In preparing these volumes for the public, I have entered upon the task with the sincere desire to avoid doing injustice to any one, whether on the National or Confederate side, other than the unavoidable injustice of not making mention often where special mention is due. There must be many errors of omission in this work, because the subject is too large to be treated of in two volumes in such way as to do justice to all the officers and men engaged. There were thousands of instances, during the rebellion, of individual, company, regimental and brigade deeds of heroism which deserve special mention and are not here alluded to. The troops engaged in them will have to look to the detailed reports of their individual commanders for the full history of those deeds.

The first volume, as well as a portion of the second, was written before I had reason to suppose I was in a critical condition of health. Later I was reduced almost to the point of death, and it became impossible for me to attend to anything for weeks. I have, however, somewhat regained my strength, and am able, often, to devote as many hours a day as a person should devote to such work. I would have more hope of satisfying the expectation of the public if I could have allowed myself more time. I have used my best efforts, with the aid of my eldest son, F. D. Grant, assisted by his brothers, to verify from the records every statement of fact given. The comments are my own, and show how I saw the matters treated of whether others saw them in the same light or not.

With these remarks I present these volumes to the public, asking no favor but hoping they will meet the approval of the reader.



Grant’s modesty is enough to make one cheer his good luck at being such a natural writer. Why did he write? For the reasons he says–for the money. To wrap things up before he died. To put his perspective on the record.

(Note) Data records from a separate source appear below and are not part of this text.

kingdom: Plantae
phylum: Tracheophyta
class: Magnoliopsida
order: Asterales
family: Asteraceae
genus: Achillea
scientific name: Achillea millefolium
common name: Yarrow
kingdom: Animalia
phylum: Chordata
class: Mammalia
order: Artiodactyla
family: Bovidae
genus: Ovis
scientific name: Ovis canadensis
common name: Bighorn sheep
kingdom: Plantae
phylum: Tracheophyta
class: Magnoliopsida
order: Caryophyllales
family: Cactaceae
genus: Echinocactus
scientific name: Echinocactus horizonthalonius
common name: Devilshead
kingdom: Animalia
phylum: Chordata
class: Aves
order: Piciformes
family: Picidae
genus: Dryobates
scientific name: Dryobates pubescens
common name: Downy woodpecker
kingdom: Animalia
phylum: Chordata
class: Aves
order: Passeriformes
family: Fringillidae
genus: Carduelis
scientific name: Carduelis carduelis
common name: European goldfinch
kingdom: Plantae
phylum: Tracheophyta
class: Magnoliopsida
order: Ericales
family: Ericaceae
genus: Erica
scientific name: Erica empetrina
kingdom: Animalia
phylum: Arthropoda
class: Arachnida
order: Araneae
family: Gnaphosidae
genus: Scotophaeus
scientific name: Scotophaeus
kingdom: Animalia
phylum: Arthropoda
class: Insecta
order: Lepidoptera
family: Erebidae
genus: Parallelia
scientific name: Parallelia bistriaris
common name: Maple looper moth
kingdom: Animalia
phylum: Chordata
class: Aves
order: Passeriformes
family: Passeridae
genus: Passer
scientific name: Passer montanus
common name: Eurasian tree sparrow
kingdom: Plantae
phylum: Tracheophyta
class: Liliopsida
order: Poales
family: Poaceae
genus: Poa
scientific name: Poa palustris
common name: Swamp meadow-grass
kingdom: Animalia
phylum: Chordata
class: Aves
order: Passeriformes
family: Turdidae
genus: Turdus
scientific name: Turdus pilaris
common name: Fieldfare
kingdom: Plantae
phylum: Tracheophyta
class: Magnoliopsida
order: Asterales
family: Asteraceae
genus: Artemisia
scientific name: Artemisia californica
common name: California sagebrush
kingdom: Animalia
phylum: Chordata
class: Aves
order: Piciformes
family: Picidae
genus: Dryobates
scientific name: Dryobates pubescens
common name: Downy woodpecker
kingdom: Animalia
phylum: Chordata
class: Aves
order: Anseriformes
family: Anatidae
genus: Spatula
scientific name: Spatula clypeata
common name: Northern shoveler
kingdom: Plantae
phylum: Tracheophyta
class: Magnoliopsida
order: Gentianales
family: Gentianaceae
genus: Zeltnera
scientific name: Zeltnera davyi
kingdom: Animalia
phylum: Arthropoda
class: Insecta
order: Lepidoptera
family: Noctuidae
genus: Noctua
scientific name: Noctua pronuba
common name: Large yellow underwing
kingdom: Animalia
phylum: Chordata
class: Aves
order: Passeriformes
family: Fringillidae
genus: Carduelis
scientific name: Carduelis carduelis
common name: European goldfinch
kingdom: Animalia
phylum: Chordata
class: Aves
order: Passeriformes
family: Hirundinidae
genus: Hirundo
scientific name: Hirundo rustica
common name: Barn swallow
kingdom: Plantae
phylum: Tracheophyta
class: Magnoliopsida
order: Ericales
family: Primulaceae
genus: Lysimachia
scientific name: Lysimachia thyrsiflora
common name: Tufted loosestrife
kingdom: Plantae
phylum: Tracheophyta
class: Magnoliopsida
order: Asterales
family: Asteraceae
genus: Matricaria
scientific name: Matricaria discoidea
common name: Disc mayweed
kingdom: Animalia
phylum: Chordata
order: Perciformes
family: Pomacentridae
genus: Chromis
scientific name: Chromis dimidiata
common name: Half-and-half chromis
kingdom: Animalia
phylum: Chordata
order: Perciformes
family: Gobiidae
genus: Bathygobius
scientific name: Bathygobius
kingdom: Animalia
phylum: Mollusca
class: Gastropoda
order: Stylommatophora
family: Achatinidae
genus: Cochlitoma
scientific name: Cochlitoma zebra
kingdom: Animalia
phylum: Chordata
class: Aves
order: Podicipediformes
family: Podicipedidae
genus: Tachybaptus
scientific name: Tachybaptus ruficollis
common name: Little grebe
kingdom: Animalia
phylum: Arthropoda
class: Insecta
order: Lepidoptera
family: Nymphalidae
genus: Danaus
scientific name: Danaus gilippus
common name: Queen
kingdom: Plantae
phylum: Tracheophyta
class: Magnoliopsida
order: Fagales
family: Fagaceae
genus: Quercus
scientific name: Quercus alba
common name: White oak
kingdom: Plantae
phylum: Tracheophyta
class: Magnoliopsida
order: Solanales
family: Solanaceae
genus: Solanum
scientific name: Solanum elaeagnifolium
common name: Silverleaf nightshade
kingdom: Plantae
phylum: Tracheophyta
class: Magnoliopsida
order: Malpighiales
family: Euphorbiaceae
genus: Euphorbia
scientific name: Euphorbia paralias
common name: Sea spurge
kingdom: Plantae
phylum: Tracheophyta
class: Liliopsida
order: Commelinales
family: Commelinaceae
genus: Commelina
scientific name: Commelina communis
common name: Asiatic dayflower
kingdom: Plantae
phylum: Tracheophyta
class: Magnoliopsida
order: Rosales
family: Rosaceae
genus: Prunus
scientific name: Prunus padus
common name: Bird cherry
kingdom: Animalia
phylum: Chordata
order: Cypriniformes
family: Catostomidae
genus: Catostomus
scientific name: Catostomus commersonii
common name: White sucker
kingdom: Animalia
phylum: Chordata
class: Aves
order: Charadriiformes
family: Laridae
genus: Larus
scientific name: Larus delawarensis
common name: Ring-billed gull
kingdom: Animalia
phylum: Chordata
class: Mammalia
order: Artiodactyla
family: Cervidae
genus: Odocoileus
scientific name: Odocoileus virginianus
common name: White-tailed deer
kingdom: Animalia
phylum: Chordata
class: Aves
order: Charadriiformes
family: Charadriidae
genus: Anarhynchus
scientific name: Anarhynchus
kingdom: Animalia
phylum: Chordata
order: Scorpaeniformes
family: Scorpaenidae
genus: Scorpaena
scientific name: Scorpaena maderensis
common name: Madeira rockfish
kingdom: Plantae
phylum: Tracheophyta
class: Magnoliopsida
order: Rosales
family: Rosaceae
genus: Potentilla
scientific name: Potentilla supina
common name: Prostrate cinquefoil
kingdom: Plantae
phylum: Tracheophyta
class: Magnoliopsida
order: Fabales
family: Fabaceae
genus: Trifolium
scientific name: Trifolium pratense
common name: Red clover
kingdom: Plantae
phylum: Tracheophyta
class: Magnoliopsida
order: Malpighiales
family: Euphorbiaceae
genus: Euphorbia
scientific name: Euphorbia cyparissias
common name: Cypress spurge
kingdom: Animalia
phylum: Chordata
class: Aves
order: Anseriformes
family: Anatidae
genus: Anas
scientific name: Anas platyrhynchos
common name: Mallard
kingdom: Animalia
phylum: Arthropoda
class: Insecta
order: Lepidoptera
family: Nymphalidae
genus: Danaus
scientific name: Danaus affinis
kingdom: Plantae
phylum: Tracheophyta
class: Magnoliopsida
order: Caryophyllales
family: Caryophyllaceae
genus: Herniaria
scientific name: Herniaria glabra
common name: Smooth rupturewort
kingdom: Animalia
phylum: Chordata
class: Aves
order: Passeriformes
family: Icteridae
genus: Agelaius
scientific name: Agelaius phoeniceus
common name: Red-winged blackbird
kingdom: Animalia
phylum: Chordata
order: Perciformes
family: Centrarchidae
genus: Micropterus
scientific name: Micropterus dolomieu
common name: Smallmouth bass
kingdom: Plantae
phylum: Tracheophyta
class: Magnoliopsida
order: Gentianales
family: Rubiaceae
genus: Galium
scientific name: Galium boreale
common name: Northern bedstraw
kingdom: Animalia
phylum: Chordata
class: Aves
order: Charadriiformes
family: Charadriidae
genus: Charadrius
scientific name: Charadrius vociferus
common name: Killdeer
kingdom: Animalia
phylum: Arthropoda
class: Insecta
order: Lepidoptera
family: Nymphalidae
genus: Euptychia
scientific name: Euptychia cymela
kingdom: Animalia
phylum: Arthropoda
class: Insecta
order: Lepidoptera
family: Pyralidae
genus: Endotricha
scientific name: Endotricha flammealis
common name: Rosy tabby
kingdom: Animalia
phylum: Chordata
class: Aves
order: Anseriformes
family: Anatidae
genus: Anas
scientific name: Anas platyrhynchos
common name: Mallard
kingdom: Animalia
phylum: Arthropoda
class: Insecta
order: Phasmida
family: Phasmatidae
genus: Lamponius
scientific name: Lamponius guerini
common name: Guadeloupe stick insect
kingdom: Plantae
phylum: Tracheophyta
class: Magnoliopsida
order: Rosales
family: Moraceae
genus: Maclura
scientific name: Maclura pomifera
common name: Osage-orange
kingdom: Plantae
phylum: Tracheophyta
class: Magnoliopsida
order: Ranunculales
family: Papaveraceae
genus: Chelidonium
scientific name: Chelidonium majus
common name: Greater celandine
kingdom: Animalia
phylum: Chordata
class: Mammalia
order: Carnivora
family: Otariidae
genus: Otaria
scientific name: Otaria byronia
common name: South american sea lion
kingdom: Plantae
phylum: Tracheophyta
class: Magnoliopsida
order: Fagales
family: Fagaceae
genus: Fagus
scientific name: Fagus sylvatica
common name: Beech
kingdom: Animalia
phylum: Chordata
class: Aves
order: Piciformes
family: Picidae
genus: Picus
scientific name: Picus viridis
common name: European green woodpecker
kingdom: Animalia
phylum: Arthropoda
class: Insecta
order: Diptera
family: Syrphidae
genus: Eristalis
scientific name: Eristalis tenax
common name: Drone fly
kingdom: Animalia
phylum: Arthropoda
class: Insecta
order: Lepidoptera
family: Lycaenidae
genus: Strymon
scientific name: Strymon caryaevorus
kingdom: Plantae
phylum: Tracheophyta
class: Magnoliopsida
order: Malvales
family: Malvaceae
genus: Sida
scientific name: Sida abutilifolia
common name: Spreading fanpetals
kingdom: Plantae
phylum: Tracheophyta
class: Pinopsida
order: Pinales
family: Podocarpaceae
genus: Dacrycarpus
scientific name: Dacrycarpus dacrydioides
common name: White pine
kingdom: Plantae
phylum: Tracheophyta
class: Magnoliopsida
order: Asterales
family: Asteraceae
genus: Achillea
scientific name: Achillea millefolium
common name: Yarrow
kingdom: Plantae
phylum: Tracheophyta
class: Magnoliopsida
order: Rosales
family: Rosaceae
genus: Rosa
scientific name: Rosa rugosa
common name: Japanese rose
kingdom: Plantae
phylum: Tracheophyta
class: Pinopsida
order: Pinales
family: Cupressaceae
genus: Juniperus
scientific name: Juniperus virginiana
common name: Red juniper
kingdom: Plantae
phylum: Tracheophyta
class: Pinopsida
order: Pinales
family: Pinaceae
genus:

In his opening sentence Grant implies a whole philosophy of history, and it happens to be the one Tolstoy illustrates in the thousand pages of War and Peace–that life is too fluid and complex to take shape according to our individual choices. Compare, if you will, the narcissistic, unthinking bluster of George W. Bush’s political memoirs, Decision Points. Grant stands, well, not so much like a giant, but like an adult to Bush’s childish mind.

Grant writing on his front porch in 1885

And if that’s not impressive enough, Grant claims no special power inherent in his perspective as General of the Union Army and President of the United States. His memoirs are just one version of history, which may clash with or do injustice to others’s recollections of the same events. He casts the writer’s die and hopes his book ends up doing some good. He admits it might not. All he can claim in the end is that it seemed important to him to write it.

Grant thanks his friends, and he recalls with fondness the help his family gave him. Although he is writing on a deadline imposed by his own approaching death (so was Orwell, as he typed out 1984), Grant unleashes no Sturm und Drang, only quiet decency.

His work done, Grant died one week after finishing his memoirs. He was a great writer.